▸ **TASK INSTRUCTIONS**: Without the pictures, reproduce the entries below exactly.

▸ **Data entries**:
- - -
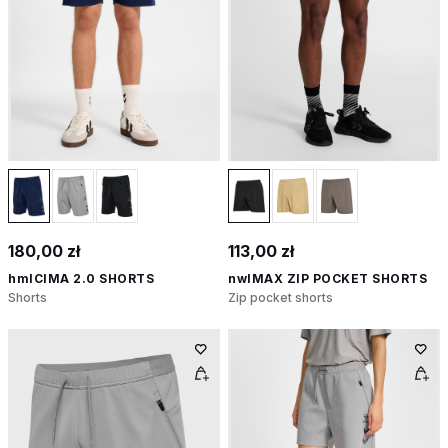
180,00 zł
113,00 zł
hmlCIMA 2.0 SHORTS
nwlMAX ZIP POCKET SHORTS
Shorts
Zip pocket shorts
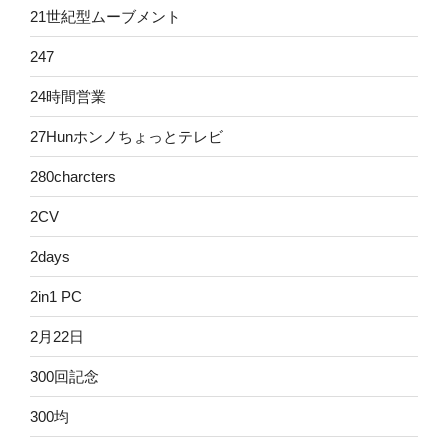
21世紀型ムーブメント
247
24時間営業
27Hunホンノちょっとテレビ
280charcters
2CV
2days
2in1 PC
2月22日
300回記念
300均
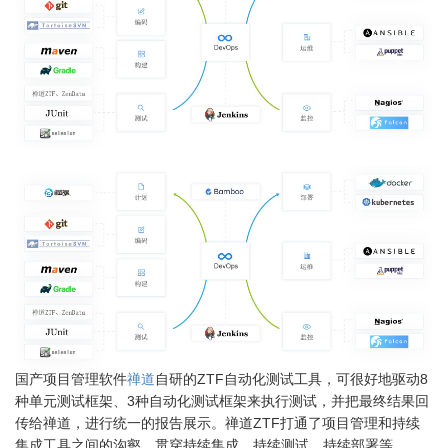
国产项目管理软件
禅道
自研的ZTF自动化测试工具，可很好地驱动8
种单元测试框架、3种自动化测试框架来执行测试，并把最终结果回
传给禅道，进行统一的报告展示。禅道ZTF打通了项目管理和持续
集成工具之间的沟壑，贯穿持续集成、持续测试、持续部署等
- - -
▸ **COMPLETED EXERCISE**:
180,00 zł
113,00 zł
hmlCIMA 2.0 SHORTS
nwlMAX ZIP POCKET SHORTS
Shorts
Zip pocket shorts
21世紀型ムーブメント
247
24時間営業
27Hunホンノちょっとテレビ
280charcters
2CV
2days
2in1 PC
2月22日
300回記念
300均
国产项目管理软件
禅道
自研的ZTF自动化测试工具，可很好地驱动8
种单元测试框架、3种自动化测试框架来执行测试，并把最终结果回
传给禅道，进行统一的报告展示。禅道ZTF打通了项目管理和持续
集成工具之间的沟壑，贯穿持续集成、持续测试、持续部署等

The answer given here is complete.